L’ancien président israélien, Moshe Katsav, qui avait démissionné suite à des plaintes déposées par plusieurs femmes pour harcèlement sexuel et viol, a décidé tout juste vingt minutes avant l’officialisation d’un compromis venant à reconnaître l’harcèlement mais pas les viols, de ne pas accepter le compromis. Les tribunaux vont donc à nouveau entendre les témoignages des femmes qui affirment avoir été violées et violentées par le précédent président avant et pendant l’exercice de ses fonctions. Et les contre-accusations de ce dernier, qui soutient qu’il y a un complot à l’œuvre contre lui.

Il y a un an de cela, au moment où éclatait l’affaire Katzav, Haim Ramon, à l’époque ministre de la justice, avait été accusé d’avoir harcelé une jeune officière qui était venue se faire photographier avec lui dans son bureau. Sentant qu’elle était peut-être intéressée par lui, Ramon avait essayé d’embrasser la jeune soldate pendant que le photographe était sorti chercher un rouleau de pellicule. La jeune femme avait refusé le baiser. Ramon n’avait pas insisté et ils avaient d’ailleurs pris une autre photo ensemble. Ensuite, la jeune femme a porté plainte (longtemps après, ce qui avait encore une fois soulevé des accusations de complot contre le ministre) pour harcèlement sexuel.

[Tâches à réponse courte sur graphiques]

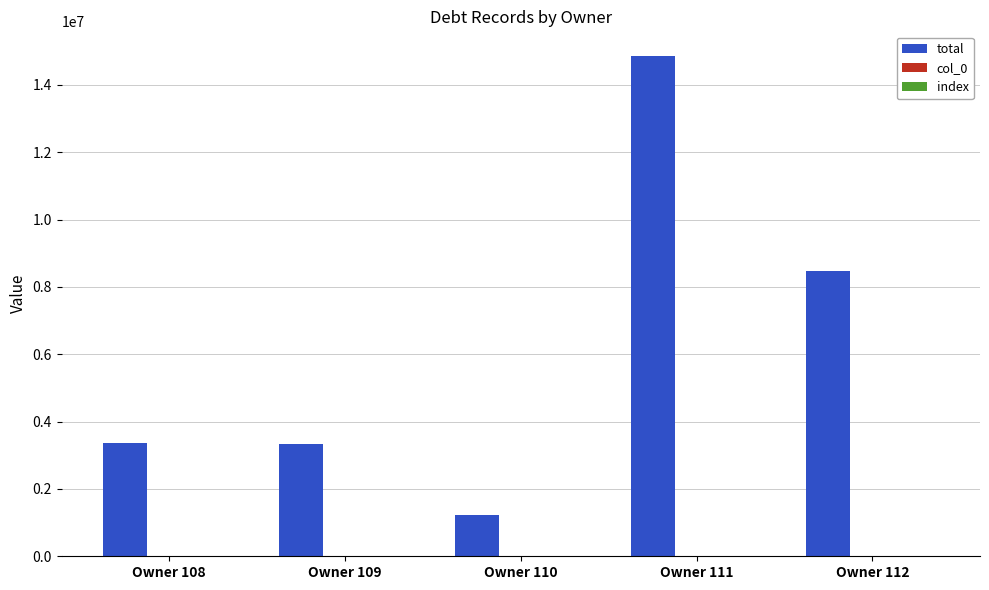

At which label is total closest to 8041687?

Owner 112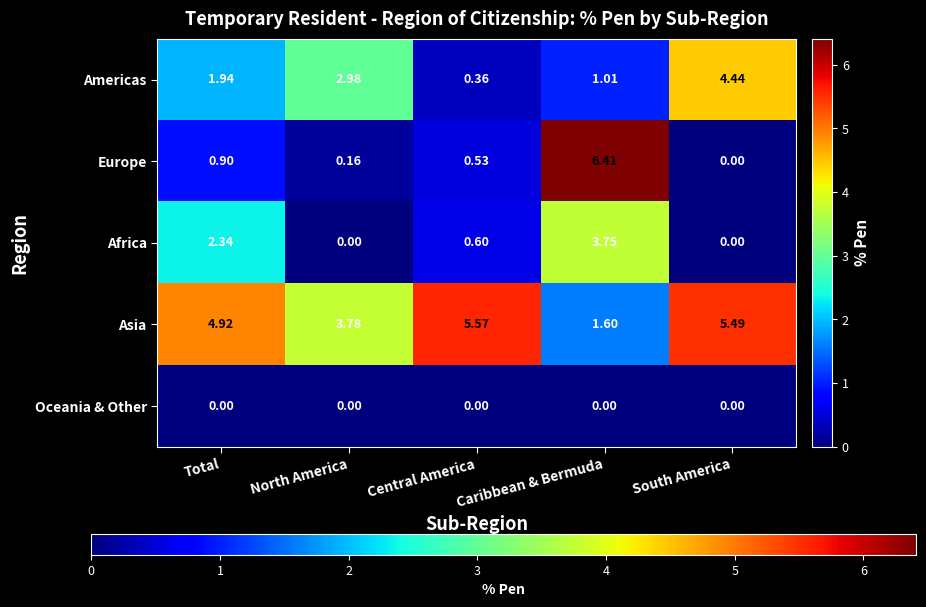

At which category is the sum across all series the highest?

Caribbean & Bermuda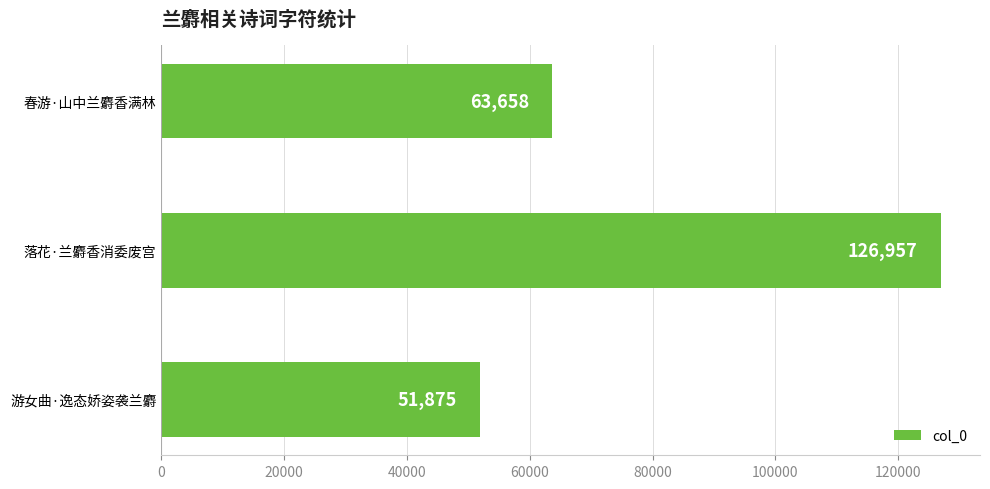

How many bars are there in total?

3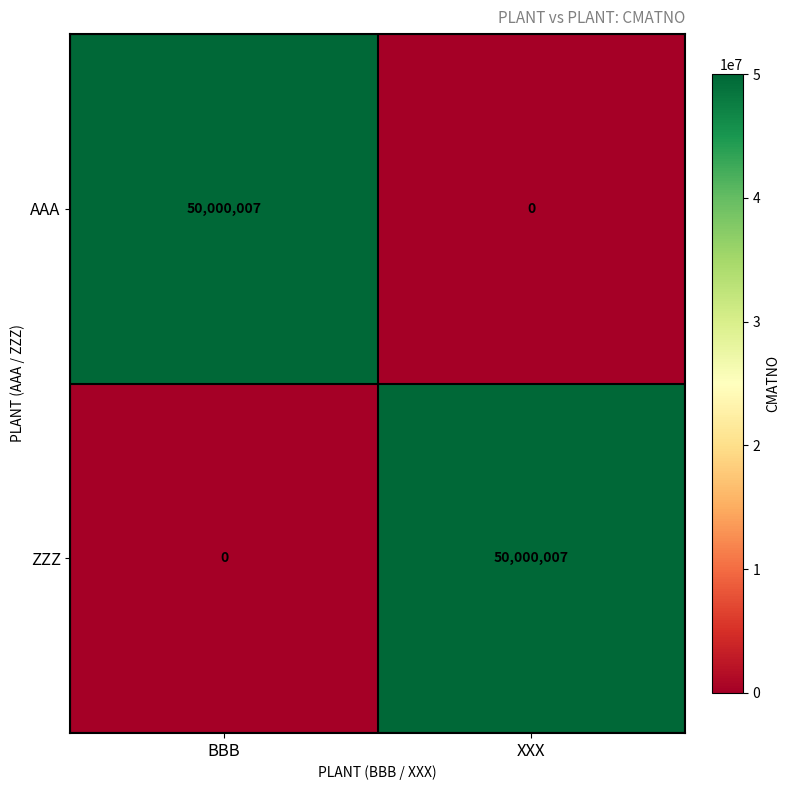

Is it true that AAA equals 0 at XXX?

True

ACTIVITÉ –
D'après l'extrait choisi, répondez aux questions suivantes.
(a) Combien de minutes avant l'officialisation du compromis Moshe Katsav a-t-il décidé de le refuser ?
(b) Quelle fonction Haim Ramon occupait-il au moment où l'affaire a éclaté ?
(c) Qu'était parti chercher le photographe lorsque Ramon a essayé d'embrasser la jeune soldate ?

RÉPONSE ATTENDUE –
(a) Il a pris cette décision vingt minutes avant l'officialisation du compromis.
(b) Il était ministre de la justice.
(c) Le photographe était parti chercher un rouleau de pellicule.